What's in Your Suitcase? La Marisoul of La Santa Cecilia

PHOTO: La Marisoul from the LA band La Santa Cecilia.

The band La Santa Cecilia has steadily gained a national profile over the past couple years. Perseverance, Latin Grammy nominations, and mentions on National Public Radio tend to do that to a band. Just this week, the band announced it signed a record deal with Universal Music.

But its roots can be found in the La Placita Olvera, an outdoor market in the oldest part Downtown Los Angeles frequented by both tourists and the local Latino community. It's where band members Pepe Carlos (accordion and requinto) and La Marisoul (lead vocals and jarana) met and grew up honing their crafts.

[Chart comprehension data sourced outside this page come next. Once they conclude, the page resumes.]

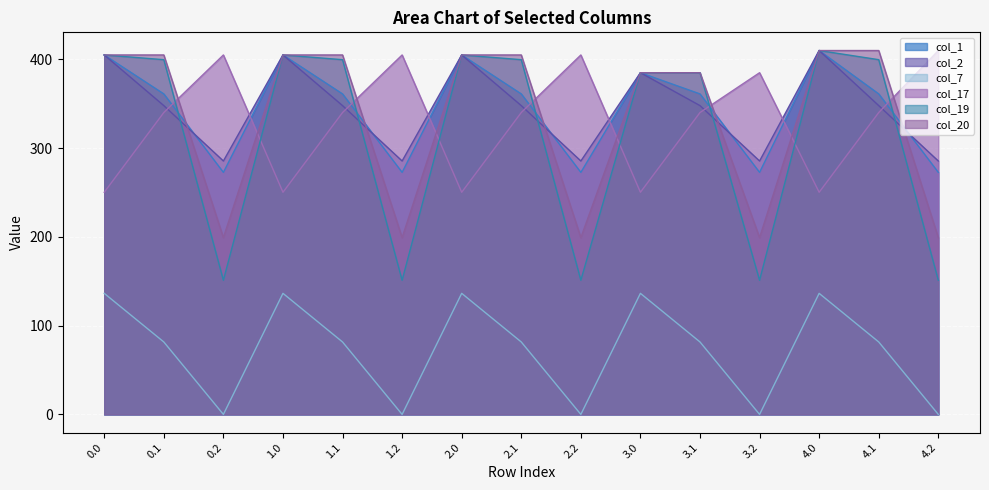

Is it true that col_17 equals 57.3 at 3.0?

False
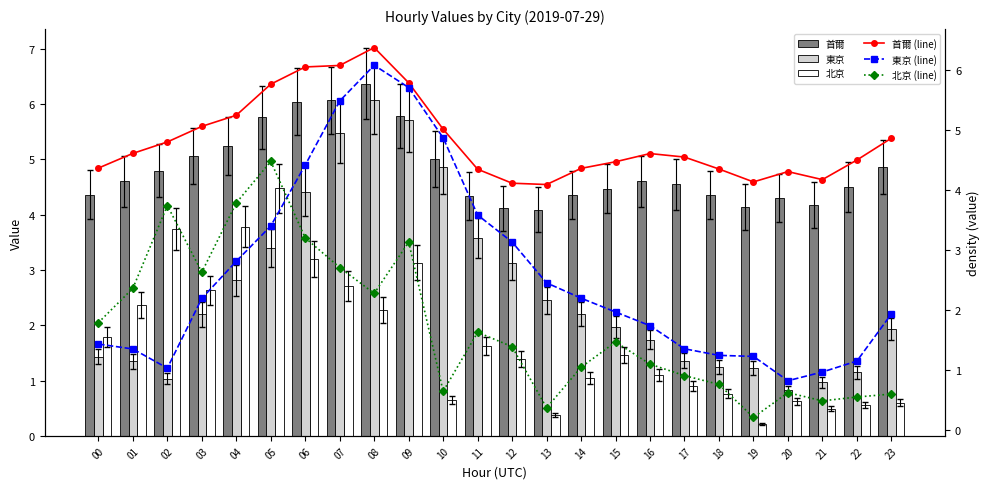

Are the bars grouped side by side (vs. stacked)?

Yes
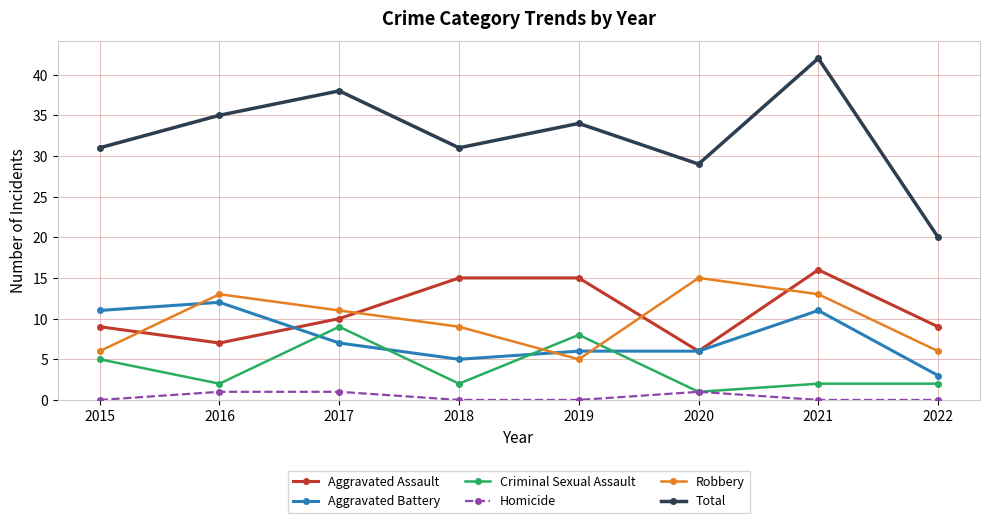

What are all the series names shown in the legend?

Aggravated Assault, Aggravated Battery, Criminal Sexual Assault, Homicide, Robbery, Total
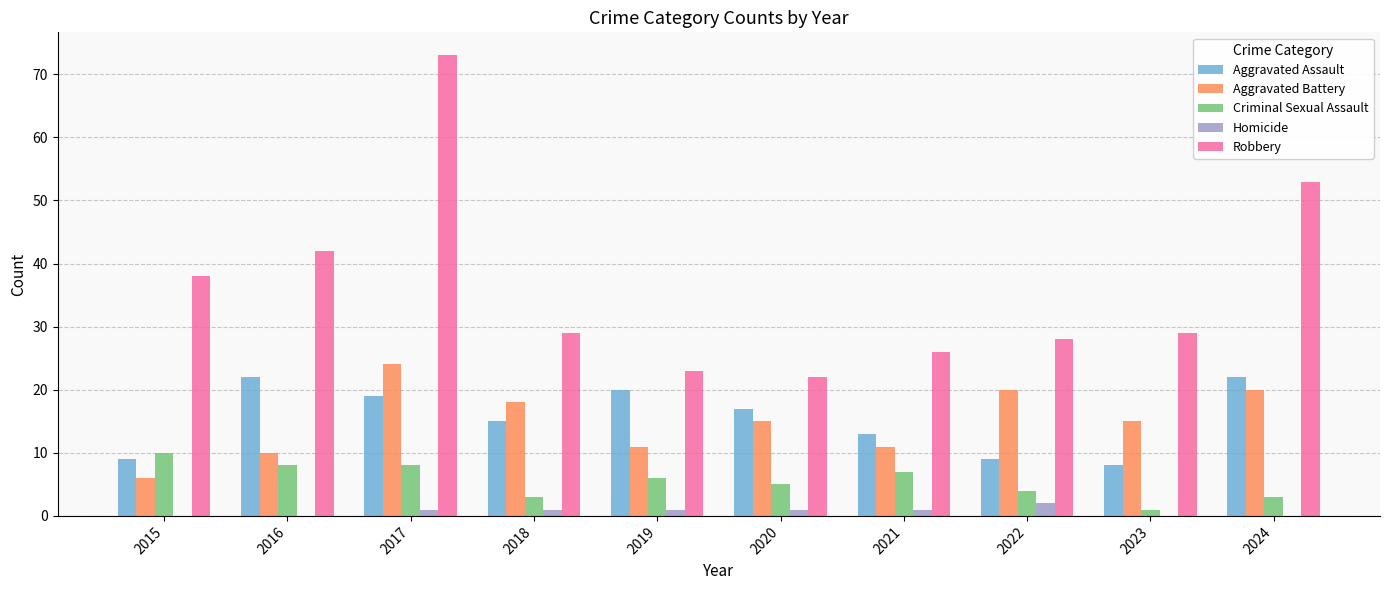

The Criminal Sexual Assault series shows 8 at 2017. True or false?

True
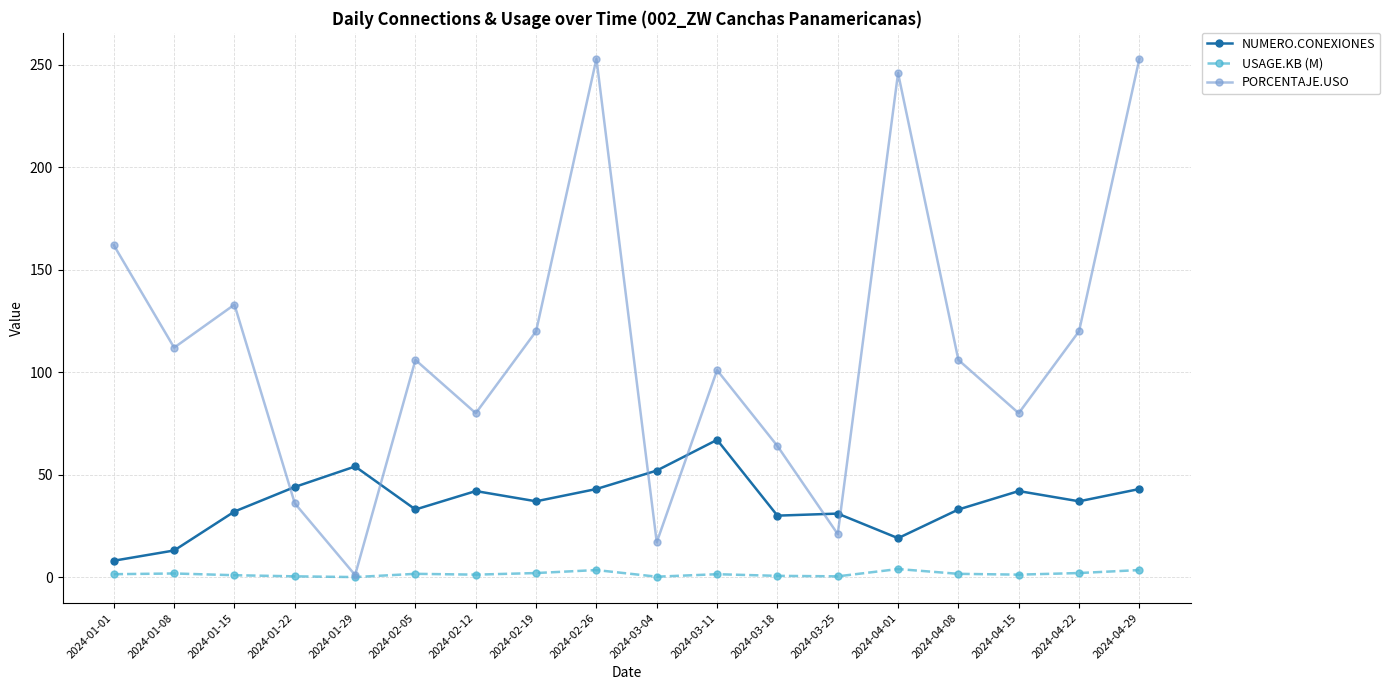

What is the spread (max minus min) of values at 2024-01-15?

132.1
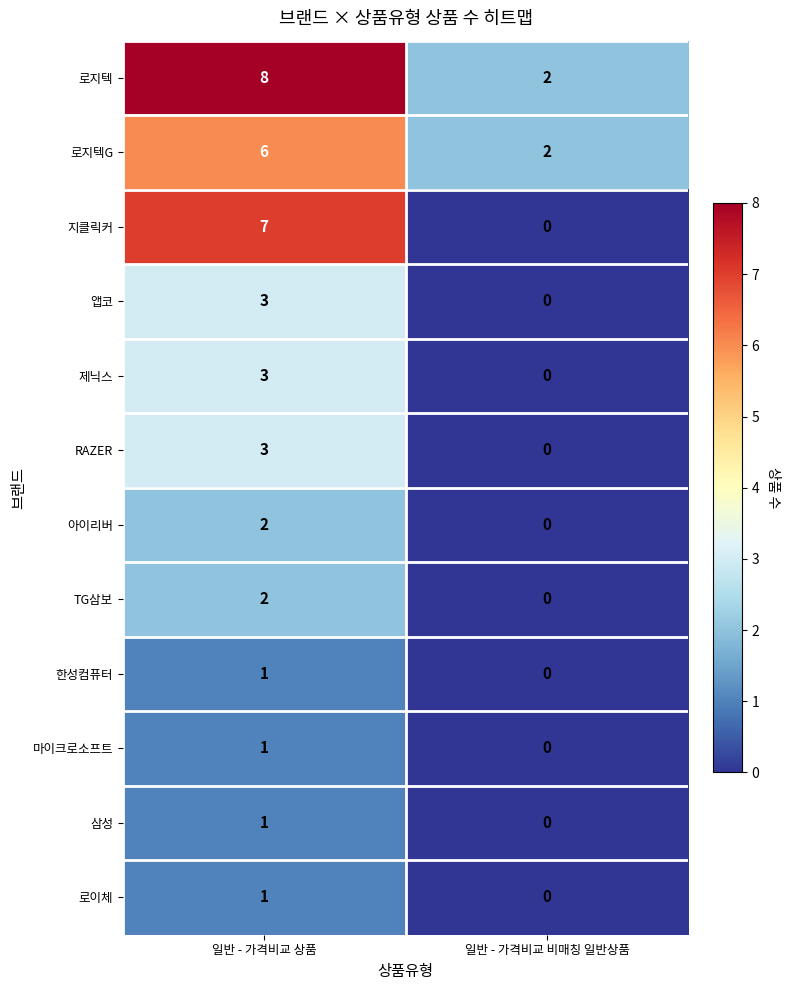

How many data points does each series have?

2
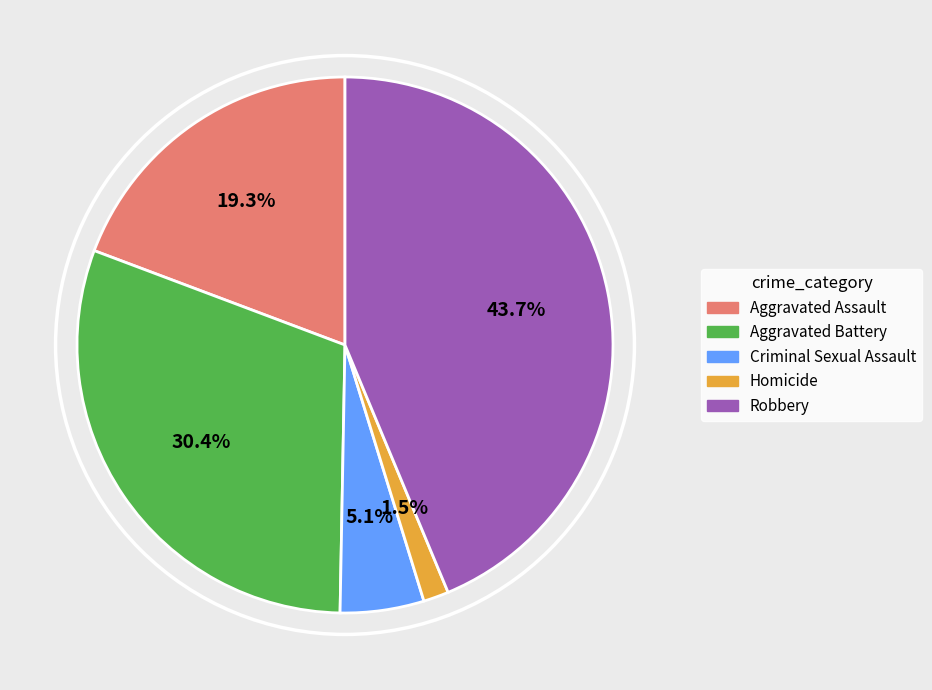

What percentage is the Criminal Sexual Assault slice, to the nearest percent?

5%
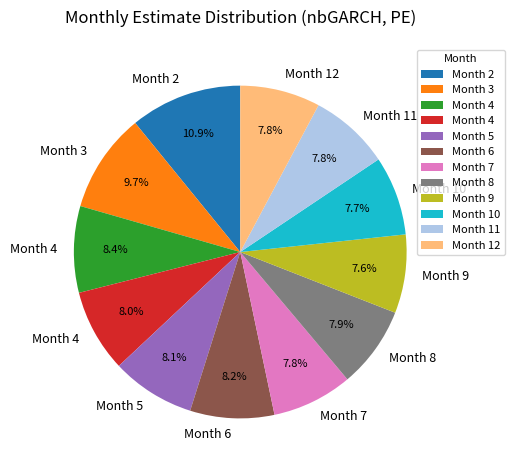

Is there any slice that represents more than half of the pie?

No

"It's like we had two lives," La Marisoul explained during an interview at the Gershwin Hotel in New York recently. The quartet, which is named after the patron saint of musicians, was in town to play the world music showcase globalFEST that night and was resting after its soundcheck.

"During the week, we would go to school and we'd listen to like Nirvana and The Ramones and The Doors and we were like really in alternative music and rock and all that. And then during the weekends, I'd put on my Mexican skirt and outfit, and he would wear his guayabera, and we'd be singing boleros and rancheras on Olvera Street."

The pair began performing together at the urging of La Marisoul's dad, and about five years ago they formed La Santa Cecilia, along with percussionist Miguel "Oso" Ramirez, bassist Alex Bendaña and others.

"We had all played in salsa bands and jazz trios and worked as musicians all over the city and we wanted to make our own music and tell our own story and experiment," she said.

These days, Alex, Oso, Pepe, and La Marisoul are the core four of the band but the group's love of experimentation remains. La Santa Cecilia's music-making process is kind of like that of a cook who gets a kick out of a creating magic with one hand in the cupboard and fridge and the other stirring and tasting.

"It's like we get together twice a week to make a little stew and one puts the accordion, or the melody, and Oso messes around with the rhythm, and I'll work the lyrics and sometimes you get something really good y sabroso and a cumbia and sometimes you get something really sad and heartfelt. Sometimes we get things that we don't even get and we're like, 'what is that? We hope people like it.'"

If La Santa's sound had its own recipe, it'd probably be based in the three "B's" (blues, boleros, and bossa), fortified with cumbia, rock, and norteño, and seasoned with pop, ska, R&B, and more. Atop it all is La Marisoul's voice, which reminds of a dulce mexicano, or Mexican candy: capable of being silky and sweet like cajeta but also tangy and spicy like chamoy. The sunny, bicultural eclecticism on the group's two EPs—Noches y Citas and El Valor—would fit right in beside the work of fellow Angeleno acts Ozomatli and Very Be Careful. La Marisoul believes it's that multi-cultural blend that makes the band emblematic of their city and of Latinos in the United States.

"We come here to learn a new language, to work, to share our culture with people, and if we don't know how to do things, and if we don't know the language, we learn it, and if not, we invent something."

"We like to take that--that we're a band from LA and we can do de todo. It's all about diversity," she continued.